Bei einem Aufruf dieser Prozedur wird von der enthaltenen Ausgabeanweisung sowohl das als Argument übergebene Array als auch das neu berechnete Array ausgegeben:

>>> back_and_forth([1,2,3])
Aus [1,2,3] wird [3,2,1,1,2,3]

Das neu berechnete Array wird durch Mutation des Ergebnisses von rev erzeugt, indem das ursprüngliche Array hinten in das umgekehrte eingefügt wird.

Diese Mutation des in der Variablen result gespeicherten Ergebnisses von rev ist ein weiterer Effekt von back_and_forth, der zusätzlich zur Ausgabe erfolgt.

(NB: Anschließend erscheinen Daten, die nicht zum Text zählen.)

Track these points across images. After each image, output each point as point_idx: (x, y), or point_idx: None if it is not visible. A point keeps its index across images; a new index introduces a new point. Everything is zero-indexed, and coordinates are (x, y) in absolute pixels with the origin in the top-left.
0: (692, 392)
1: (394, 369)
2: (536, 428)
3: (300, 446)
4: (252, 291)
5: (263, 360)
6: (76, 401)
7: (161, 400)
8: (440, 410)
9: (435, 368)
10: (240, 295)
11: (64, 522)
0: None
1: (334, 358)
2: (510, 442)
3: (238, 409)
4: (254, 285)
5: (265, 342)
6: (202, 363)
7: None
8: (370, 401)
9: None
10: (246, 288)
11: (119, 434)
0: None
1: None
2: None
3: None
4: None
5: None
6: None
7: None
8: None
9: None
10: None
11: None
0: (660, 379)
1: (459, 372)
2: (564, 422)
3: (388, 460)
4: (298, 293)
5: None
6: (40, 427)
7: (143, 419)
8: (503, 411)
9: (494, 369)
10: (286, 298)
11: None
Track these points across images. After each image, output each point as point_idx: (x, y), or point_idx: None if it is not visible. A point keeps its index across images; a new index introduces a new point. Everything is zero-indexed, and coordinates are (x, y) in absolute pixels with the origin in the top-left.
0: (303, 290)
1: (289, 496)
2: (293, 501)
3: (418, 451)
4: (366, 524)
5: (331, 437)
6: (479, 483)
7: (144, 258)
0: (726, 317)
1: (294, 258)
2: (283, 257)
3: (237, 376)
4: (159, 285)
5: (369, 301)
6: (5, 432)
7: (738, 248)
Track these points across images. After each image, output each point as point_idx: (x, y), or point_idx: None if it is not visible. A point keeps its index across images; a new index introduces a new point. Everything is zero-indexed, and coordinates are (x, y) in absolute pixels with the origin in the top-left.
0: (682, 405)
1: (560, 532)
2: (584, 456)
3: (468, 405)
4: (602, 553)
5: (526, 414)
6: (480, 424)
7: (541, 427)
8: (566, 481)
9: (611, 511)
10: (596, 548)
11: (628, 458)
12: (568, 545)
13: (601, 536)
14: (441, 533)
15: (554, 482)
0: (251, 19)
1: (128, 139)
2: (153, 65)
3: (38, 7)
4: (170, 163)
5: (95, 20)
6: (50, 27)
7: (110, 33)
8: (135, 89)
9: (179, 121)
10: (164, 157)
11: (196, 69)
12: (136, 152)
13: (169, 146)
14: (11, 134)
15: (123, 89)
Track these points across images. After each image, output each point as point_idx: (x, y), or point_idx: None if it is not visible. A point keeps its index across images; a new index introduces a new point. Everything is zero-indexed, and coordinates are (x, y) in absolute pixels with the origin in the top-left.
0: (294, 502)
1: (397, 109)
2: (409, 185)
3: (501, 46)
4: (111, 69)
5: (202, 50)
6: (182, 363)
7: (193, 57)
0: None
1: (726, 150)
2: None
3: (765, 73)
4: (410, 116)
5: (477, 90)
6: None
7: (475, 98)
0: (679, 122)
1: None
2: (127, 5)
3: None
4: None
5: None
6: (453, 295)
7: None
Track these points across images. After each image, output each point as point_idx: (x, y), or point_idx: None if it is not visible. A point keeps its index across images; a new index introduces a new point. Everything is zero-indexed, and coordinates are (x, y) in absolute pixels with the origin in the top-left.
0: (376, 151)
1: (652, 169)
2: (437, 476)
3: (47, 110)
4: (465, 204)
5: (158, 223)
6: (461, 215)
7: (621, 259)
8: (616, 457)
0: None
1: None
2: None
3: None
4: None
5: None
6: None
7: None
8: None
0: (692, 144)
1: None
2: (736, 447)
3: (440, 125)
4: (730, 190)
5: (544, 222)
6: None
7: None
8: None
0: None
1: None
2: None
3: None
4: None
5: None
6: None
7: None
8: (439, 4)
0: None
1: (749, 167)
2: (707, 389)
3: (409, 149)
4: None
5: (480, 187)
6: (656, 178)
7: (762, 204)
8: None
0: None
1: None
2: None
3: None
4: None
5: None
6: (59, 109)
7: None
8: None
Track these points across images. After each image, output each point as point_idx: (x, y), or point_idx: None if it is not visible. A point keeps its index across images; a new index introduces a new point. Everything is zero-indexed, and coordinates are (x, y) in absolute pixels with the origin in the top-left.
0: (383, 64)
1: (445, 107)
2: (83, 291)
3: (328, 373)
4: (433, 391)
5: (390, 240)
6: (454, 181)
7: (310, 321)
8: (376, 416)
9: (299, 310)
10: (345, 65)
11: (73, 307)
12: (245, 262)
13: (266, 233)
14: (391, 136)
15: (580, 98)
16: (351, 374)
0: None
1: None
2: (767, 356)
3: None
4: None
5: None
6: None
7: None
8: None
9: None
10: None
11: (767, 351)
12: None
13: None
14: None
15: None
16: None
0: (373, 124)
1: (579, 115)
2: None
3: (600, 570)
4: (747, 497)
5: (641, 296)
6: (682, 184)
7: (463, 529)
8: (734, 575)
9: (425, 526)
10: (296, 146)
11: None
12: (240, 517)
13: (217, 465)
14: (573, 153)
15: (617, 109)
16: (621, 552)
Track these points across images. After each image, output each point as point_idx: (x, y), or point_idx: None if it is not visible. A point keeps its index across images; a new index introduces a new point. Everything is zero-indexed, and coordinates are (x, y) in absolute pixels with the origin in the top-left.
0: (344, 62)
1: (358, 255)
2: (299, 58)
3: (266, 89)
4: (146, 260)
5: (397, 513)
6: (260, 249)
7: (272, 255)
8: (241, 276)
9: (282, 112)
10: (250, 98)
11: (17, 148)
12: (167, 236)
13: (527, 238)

Da die Variable result nur im Rumpf der Prozedur back_and_forth sichtbar ist, könnte man meinen, dass dieser zusätzliche Effekt lediglich ein Implementierungsdetail und von außen (außer in der erzeugten Ausgabe) nicht beobachtbar ist.

Allerdings hat die verwendete rev-Funktion eine Eigenschaft, durch die dieser zusätzliche Effekt ein unbeabsichtigter Seiteneffekt wird, wie der folgende Aufruf zeigt.

>>> back_and_forth([1])
Aus [1,1] wird [1,1]

Das ist nicht die beabsichtigte Ausgabe. Richtig hätte die Ausgabe lauten sollen: Aus [1] wird [1,1].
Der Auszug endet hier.